Tidewater Renewables’ renewable diesel complex at its refinery in Prince George, Colombia, is expected to begin production in late August.

The 3,000 bpd (barrels per day) renewable diesel and renewable hydrogen (HDRD) complex is Canada’s first standalone renewable diesel facility, according to Tidewater.

“Tidewater Renewables is only weeks away from first production at the HDRD Complex. We take great pride in completing the construction of this innovative facility within two years while maintaining our impeccable safety record,” Tidewater’s interim CEO Rob Colcleugh said on 10 August.

“Its [the HDRD complex]’s cash flow is expected to launch the next stage of Tidewater Renewables’ growth.”

Announcing the company’s second quarter earnings on 10 August, Colcleugh was quoted by Biodiesel Magazine as saying the company had commissioned the feedstock pre-treatment unit with canola oil.

According to its website, Tidewater Renewables focuses on the production of low carbon fuels including renewable diesel, renewable hydrogen and renewable natural gas, as well as carbon capture through future initiatives.

The company processes a range of renewable feedstocks – such as tallow, used cooking oil (UCO), distillers corn oil, soyabean oil, canola oil and others – into low carbon fuels.

As Tidewater’s facility is Canada’s only renewable diesel facility, its production will make up the country’s entire 2023 annual production total, according to a report by the United States Department of Agriculture (USDA).

The company was also looking into production of sustainable aviation fuel (SAF), the 14 August Canada - Biofuels Annual said.

In addition to Tidewater’s production capacity, combined investment announcements to date totalled 3.02bn litres of renewable diesel, excluding companies that had cancelled plans.

The next renewable diesel facility to open in Canada was likely be the Braya Renewable Fuels facility in Come By Chance, Newfoundland, which would reportedly have a production capacity of more than 820M litres/year, the report said.

Braya is converting the facility from an oil refinery and will receive up to CDN$86M in federal investments, subject to final negotiations, according to the report.

Feedstocks would reportedly include UCO, corn oil and animal fat, the report said.

At the time of the report, the country had 11 biodiesel facilities, with a capacity of 913M litres although only half were operational.

Canola crushing capacity is forecast to increase from 11.3M tonnes in 2022 to 16.5M tonnes in 2025, according to a series of industry announcements.

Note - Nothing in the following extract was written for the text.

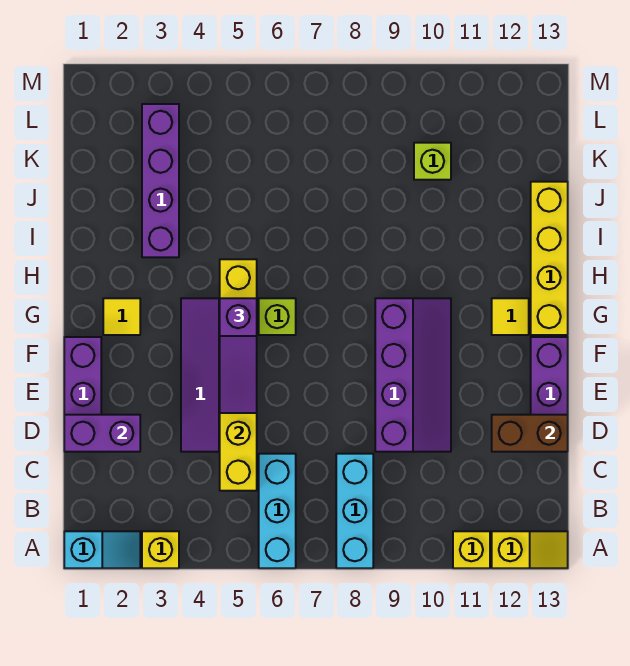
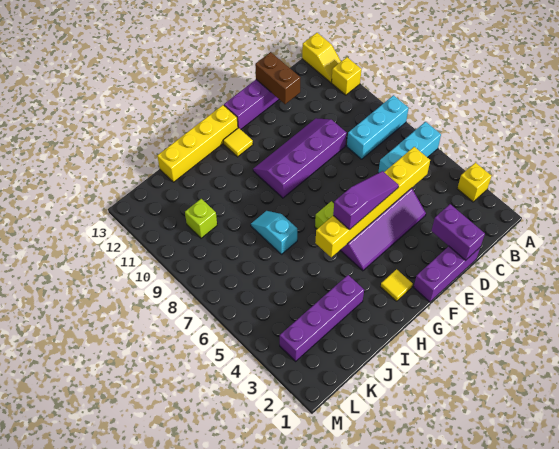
cyan 1x2 slope [64,531,140,568] -> cyan 1x2 slope moved to [251,211,297,254]
yellow 1x2 slope [492,531,568,568] -> yellow 1x2 slope turned to [302,33,341,83]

“This growth is in conjunction with several announcements for new renewable diesel plants and expansions of established biodiesel facilities,” the USDA said.

Canada’s biodiesel plants are export-orientated and in an average year, 88%-99% of biodiesel produced in the country is exported with almost all shipped to the USA while only a small percentage heads to Europe. Canada exported 200M litres of biodiesel in the first five months of this year, compared to 160M litres during the same period last year.

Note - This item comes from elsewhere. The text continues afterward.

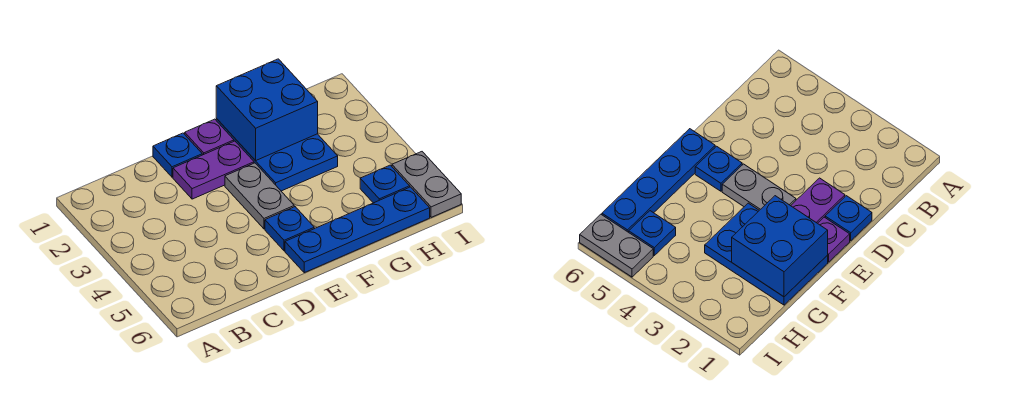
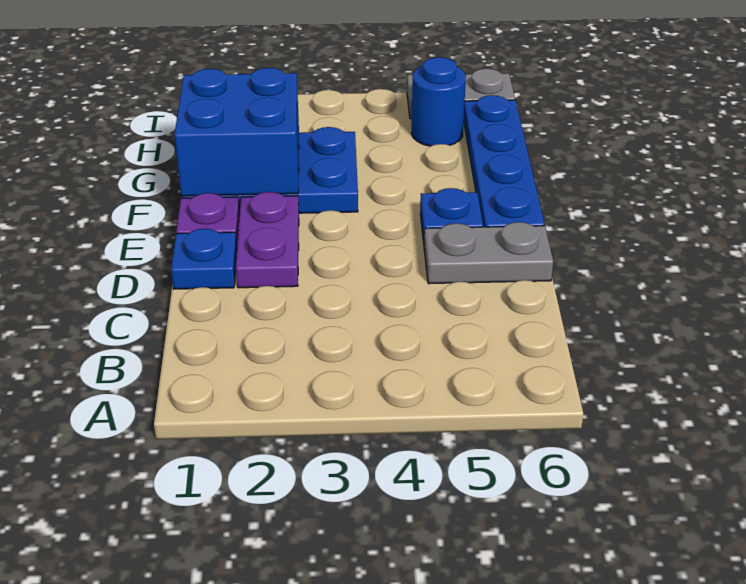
grey 1x2 plate [225,163,294,229] -> grey 1x2 plate moved to [424,222,553,284]
blue 1x1 plate [360,165,410,203] -> blue 1x1 round brick [411,57,466,146]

Last year’s biodiesel imports totalled 400M litres while, so far this year, 223M litres had been imported. Nearly all the biodiesel consumed in Canada is imported from the USA, according to the report.

At the time of the report, there was no SAF production in Canada.

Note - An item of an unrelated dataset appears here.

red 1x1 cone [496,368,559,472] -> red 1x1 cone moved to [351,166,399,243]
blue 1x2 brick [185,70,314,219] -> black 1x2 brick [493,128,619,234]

However, some of the country’s major airlines were using SAF on some flights, purchasing fuel overseas where available, the report said. For example, Air Canada reportedly began purchasing Neste’s SAF in last February 2022.

The Canadian government’s Aviation Climate Action Plan 2022-2030 had set an aspirational goal of 10% SAF use by 2030, the report said.

If this goal was to be reached, Canada would need to source more than 1bn litres/year of SAF by 2030, based on predictions form the Canadian Energy Regulator (CER) that 2030 jet fuel consumption would increase to 10.6bn litres by 2030.